Penulis: Choirul Arifin
Dia menilai, ajakan Jokowi agar para pemerhati UU MD3 ramai ramai mendatangi Mahkamah Agung (MK) adalah sikap tak lebih dari lempar batu sembunyi tangan. "Ada kewenangan, tapi tidak berani menanggung resiko," kata Syamsuddin.
KOPEL juga berharap MK mempercepat proses sidang atas pengujian UU ini. Ini bisa menjadi moment bagi MK mengembalikan wibawanya di mata publik yang selama ini juga tergerus karena ulah ketuanya.

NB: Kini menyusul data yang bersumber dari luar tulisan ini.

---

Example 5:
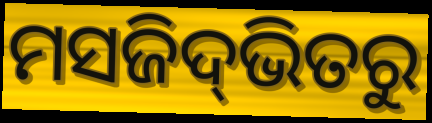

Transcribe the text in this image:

ମସଜିଦ୍‌ଭିତରୁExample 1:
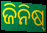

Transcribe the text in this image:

ଜିନିଷ୍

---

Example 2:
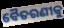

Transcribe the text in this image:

ବୈତରଣୀକୁ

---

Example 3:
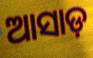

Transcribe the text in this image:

ଆସାଡ଼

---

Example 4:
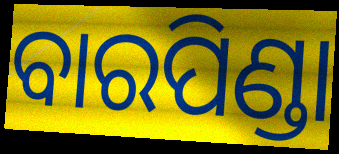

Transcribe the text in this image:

ବାରପିଣ୍ଡା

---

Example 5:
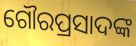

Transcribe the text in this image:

ଗୌରପ୍ରସାଦଙ୍କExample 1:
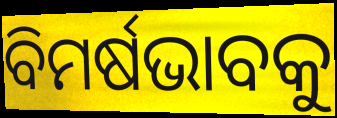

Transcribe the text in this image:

ବିମର୍ଷଭାବକୁ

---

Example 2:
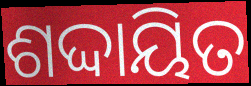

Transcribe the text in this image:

ଶଦ୍ଦାୟିତ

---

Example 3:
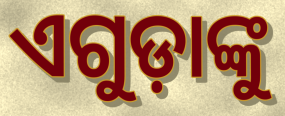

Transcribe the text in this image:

ଏଗୁଡ଼ାଙ୍କୁ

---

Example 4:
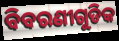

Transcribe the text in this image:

ବିବରଣୀଗୁଡିକ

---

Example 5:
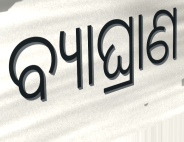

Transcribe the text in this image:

ବ୍ୟାଘ୍ରାଣ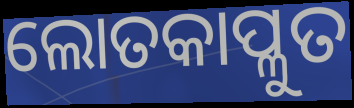
ଲୋତକାପ୍ଳୁତ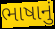
ભાષાનુંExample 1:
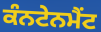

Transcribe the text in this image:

ਕੰਨਟੇਨਮੈਂਟ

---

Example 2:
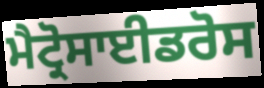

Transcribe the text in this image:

ਮੈਟ੍ਰੋਸਾਈਡਰੋਸ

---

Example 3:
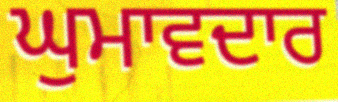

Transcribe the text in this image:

ਘੁਮਾਵਦਾਰ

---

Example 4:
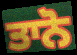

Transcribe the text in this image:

ਤਾਨੋ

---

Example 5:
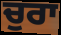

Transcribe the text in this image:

ਚੁਰਾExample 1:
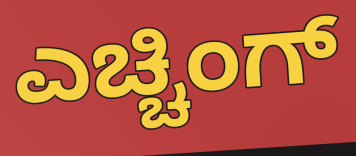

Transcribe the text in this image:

ಎಚ್ಚಿಂಗ್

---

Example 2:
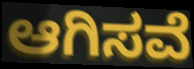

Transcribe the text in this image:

ಆಗಿಸವೆ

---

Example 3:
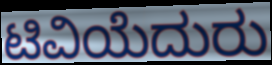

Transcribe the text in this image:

ಟಿವಿಯೆದುರು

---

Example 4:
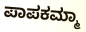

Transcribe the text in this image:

ಪಾಪಕಮ್ಮಾ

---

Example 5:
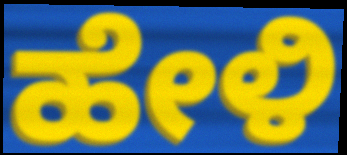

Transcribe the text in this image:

ಹೇಳಿ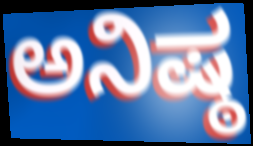
ಅನಿಷ್ಠ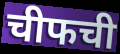
चीफची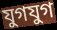
যুগযুগ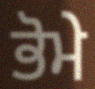
ਭੋਮੇ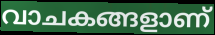
വാചകങ്ങളാണ്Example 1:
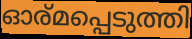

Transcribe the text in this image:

ഓര്മപ്പെടുത്തി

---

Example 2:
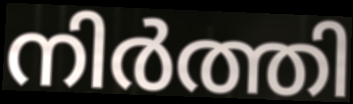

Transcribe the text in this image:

നിർത്തി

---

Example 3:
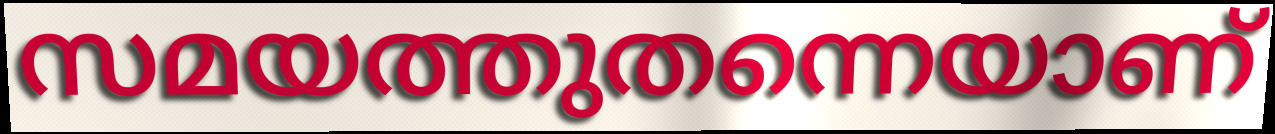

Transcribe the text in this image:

സമയത്തുതന്നെയാണ്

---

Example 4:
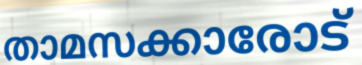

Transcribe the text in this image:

താമസക്കാരോട്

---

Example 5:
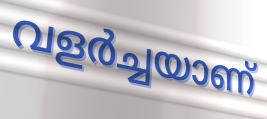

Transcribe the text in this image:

വളർച്ചയാണ്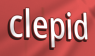
clepid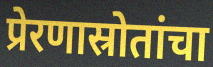
प्रेरणास्रोतांचा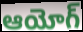
ఆయోగ్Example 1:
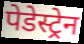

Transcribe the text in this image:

पेडेस्ट्रेन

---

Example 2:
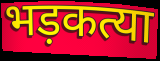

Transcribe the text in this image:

भड़कत्या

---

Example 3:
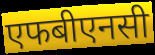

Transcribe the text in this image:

एफबीएनसी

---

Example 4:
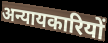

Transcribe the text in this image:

अन्यायकारियों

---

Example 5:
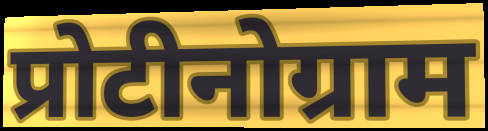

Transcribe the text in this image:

प्रोटीनोग्रामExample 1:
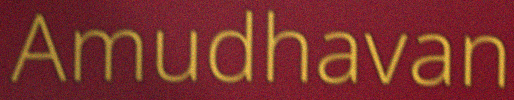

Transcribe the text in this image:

Amudhavan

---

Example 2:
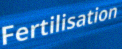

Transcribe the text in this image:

Fertilisation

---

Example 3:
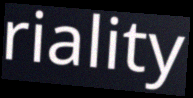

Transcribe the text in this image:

riality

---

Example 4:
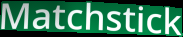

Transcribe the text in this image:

Matchstick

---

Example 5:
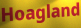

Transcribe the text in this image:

HoaglandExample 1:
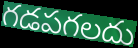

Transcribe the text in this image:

గడపగలదు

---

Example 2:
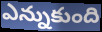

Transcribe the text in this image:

ఎన్నుకుంది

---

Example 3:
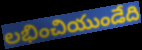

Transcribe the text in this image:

లభించియుండేది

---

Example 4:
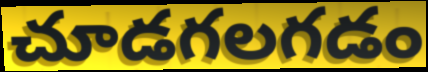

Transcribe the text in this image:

చూడగలగడం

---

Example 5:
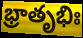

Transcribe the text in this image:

భ్రాతృభిఃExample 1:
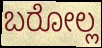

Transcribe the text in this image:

ಬರೋಲ್ಲ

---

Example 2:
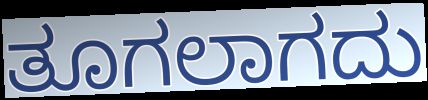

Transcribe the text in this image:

ತೂಗಲಾಗದು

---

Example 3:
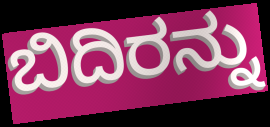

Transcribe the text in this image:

ಬಿದಿರನ್ನು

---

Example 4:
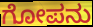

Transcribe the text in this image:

ಗೋಪನು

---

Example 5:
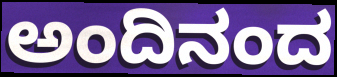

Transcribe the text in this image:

ಅಂದಿನಂದ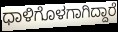
ಧಾಳಿಗೊಳಗಾಗಿದ್ದಾರೆ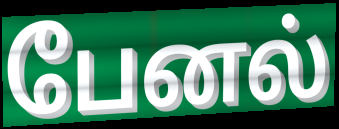
பேனல்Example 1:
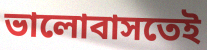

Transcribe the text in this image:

ভালোবাসতেই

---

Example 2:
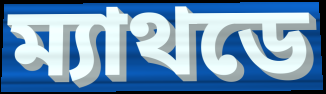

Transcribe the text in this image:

ম্যাথডে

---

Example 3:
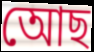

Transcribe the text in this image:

আেছ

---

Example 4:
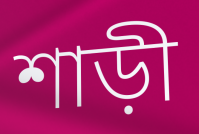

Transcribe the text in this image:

শাড়ী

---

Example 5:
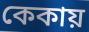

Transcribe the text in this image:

কেকায়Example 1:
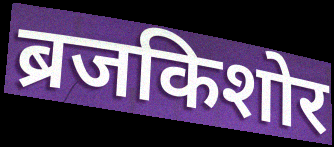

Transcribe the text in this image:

ब्रजकिशोर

Aturan dalam MD3 bukan hanya soal kritik. Melainkan benar benar sudah sesak pikir memaknai lembaganya selama ini.
"Apa yang disebut hak imunitas? Hak imunitas itu memang harus ada. Tapi itu berkaitan dengan proteksi dirinya dalam menjalankan tugas. Misal seorang anggota DPR tidak boleh diproses hukum karena dalam rangka tugasnya mengkritik pemerintah. Di stulah imunitasnya. Kekebalan hukum diberikan dalam menjalankan tugas. Bukan kekebalan atas proses hukim krn korupsi atau mencuri. Juga bukan kekebalan kritik dari konstituen. Itu bagi saya sesak pikir," jelasnya.
Sama seperti Mahkamah Kehormatan Dewan (MKD). MKD adalah lembaga pengawas internal DPR yang dibentuk dalam rangka memastikan anggota DPR menjaga etik saat bekerja.

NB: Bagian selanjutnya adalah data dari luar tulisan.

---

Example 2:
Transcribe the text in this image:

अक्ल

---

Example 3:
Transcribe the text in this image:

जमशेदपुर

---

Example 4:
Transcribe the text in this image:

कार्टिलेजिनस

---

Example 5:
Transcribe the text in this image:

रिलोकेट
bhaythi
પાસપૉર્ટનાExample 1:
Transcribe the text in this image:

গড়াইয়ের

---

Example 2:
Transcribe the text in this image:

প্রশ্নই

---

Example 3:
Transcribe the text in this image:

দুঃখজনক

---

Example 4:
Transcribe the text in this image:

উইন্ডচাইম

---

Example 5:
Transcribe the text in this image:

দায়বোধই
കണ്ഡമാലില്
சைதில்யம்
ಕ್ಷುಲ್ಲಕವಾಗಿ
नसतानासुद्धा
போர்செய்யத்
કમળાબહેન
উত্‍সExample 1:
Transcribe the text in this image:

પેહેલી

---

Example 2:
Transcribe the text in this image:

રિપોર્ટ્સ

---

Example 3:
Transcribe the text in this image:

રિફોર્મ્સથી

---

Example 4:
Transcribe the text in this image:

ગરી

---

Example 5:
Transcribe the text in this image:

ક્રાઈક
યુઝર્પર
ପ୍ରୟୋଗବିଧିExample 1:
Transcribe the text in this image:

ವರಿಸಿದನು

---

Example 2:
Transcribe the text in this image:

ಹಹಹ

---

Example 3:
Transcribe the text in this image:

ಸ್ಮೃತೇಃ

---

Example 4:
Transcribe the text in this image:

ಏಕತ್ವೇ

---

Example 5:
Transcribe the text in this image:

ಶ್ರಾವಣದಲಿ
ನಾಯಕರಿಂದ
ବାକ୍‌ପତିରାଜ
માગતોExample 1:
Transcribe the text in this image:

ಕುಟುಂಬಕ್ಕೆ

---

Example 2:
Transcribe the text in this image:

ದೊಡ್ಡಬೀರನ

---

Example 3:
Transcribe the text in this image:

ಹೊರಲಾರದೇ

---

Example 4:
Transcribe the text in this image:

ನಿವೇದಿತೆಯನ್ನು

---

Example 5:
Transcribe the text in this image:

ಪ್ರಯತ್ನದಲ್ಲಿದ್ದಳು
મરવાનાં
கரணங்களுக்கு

MKD mengawasi internal anggota. Tidak ada urusan dengan luar. "Kalau ada masyarakat menghina DPR. Bagaimana standarnya. Memmangnya DPR siapa yang punya? Bukan milik person. Lalu disebut pencemaran nama baik. Nama siapa yang dicemarkan?"
"Bagi saya, hendaknya revisi MD3 justru harus menyeluruh. MD3 harusnya didesain ubtuk mewujudkan parlemen bersih. Parlemen amanah. Bukan sebaliknya menjadi parlemen otoritarian," tandasnya.